Testing... 1... 2... Is this thing on? (Posted by Avi)

I wanted to kick off this new blog with a post describing the team, what we do, who we are, etc.

Internally, we're known as the "DDIT Web Team", as in "Developer Division IT Web Team". Developer Division IT is the group in DevDiv that encompasses the Build Lab, including all the cruft that's required to keep it up and running - build ops, build tools development, hardware maintenance, build testing, customer management, and the web team.

The Web Team consists of 4 full time employees (Aaron, Arturo, Paul and myself [Avi]) and 3 contract employees (Hatim, Viktor and Joe [joining us on Monday!]). All but me are developers - I'm what they often refer to as "overhead", or "comic relief" if they're being nice :)

We started out much smaller a few years ago. The lab was running maybe 2-3 builds per day, and was using an old clunky web page to report their status. Perhaps 20% of the time, the web page was wrong - causing the customers to ignore it completely and just call the lab for status. This was our first lesson: If a status site is ever wrong, it may as well be always wrong. If people don't trust it, they'll ignore it and get around it. So, our first order of business was rewriting the status site. We wrote it from scratch, designing it to be solid and to cater to the various type of customers we had… We've not looked back since.

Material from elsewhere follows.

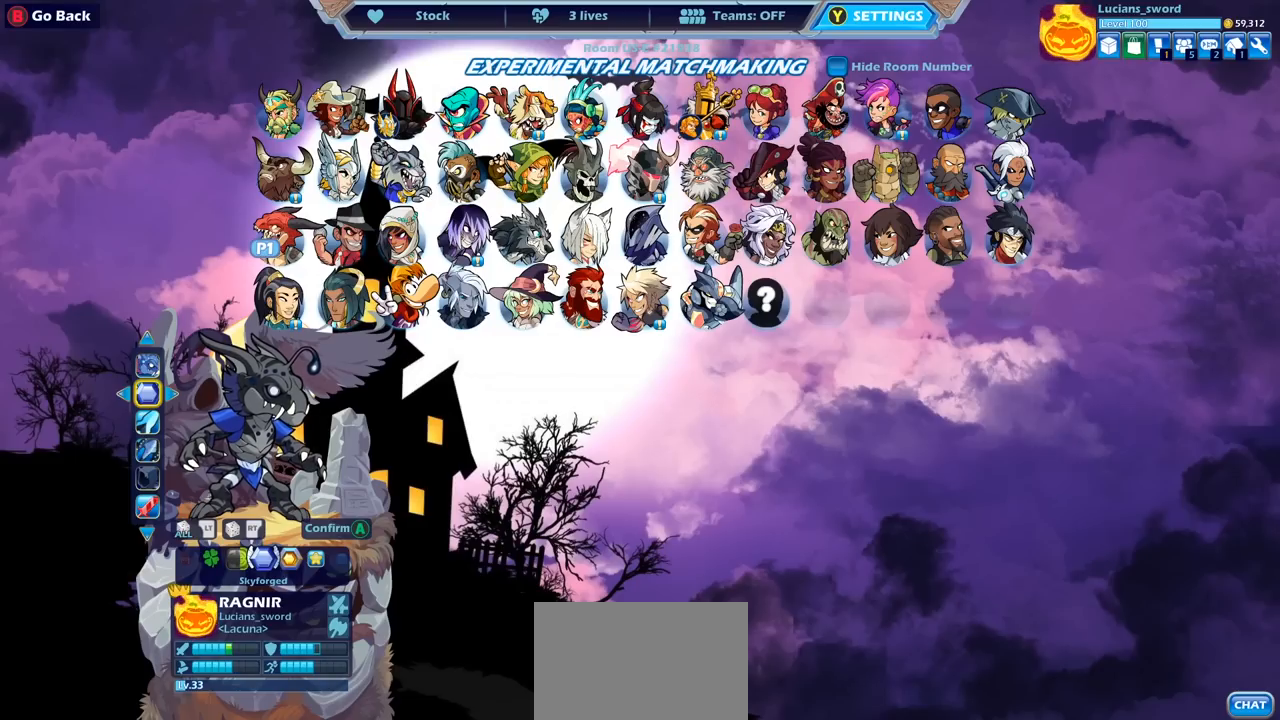
{"buttons": [], "left_stick": "center", "right_stick": "center", "events": [[133, "DPAD_UP", "down"], [250, "DPAD_UP", "up"]]}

In the past two years, the build lab has grown immensely! They're now doing an average of over 70 builds per day, generating over 1.5 TB (yes, that's a "T") of data each day. With that kind of size come problems that just don't exist at a smaller scale, and the web team has needed to grow in order to keep things running smoothly (although we haven't scaled to nearly the same degree ;)).

We've reached a point where the build lab cannot function without the web tools. Some examples of tools we write/maintain for the lab:

  • Build status tracking.
  • Build break tracking/assigning/fixing.
  • Statistics on build breaks, what causes them, who causes them, etc.
  • Space management (how do you keep track of hundreds of builds, over 100TB of space, who needs each build, till when, why, etc?)
  • Customer build request page.
  • Kicking off builds and managing their resource requirements (we have over 1000 servers; which builds will kick off on which servers, when? etc).

Very recently, a re-org has placed the DDIT group within the DevDiv Engineering Excellence org, which puts us in a position to write tools for the whole division, reducing the amount of duplication that may otherwise exist. Examples of tools we own that are used by the whole division (and sometimes by other divisions in the company):

  • Custom statistics tracking (track each team's stats for bugs, test results, etc).
  • Documentation management (online docs/FAQs).
  • Server/asset management and monitoring.
  • Product performance reporting.

There are plenty more examples, but you get the idea. We're in a position where the few of us are supporting over 80 applications, some in use by thousands of people, some critical to the whole division. It's exciting :)

This blog will contain entries from the devs about issues related to ASP.NET, C# and SQL; tips, tricks, the usual. They're doing some fantastic stuff, so there's a lot to learn from them. I'll also try to inject posts about running a web team and supporting a large volume of applications.

Stay tuned; the devs are itching to post stuff. We'd love to get your feedback!

Avi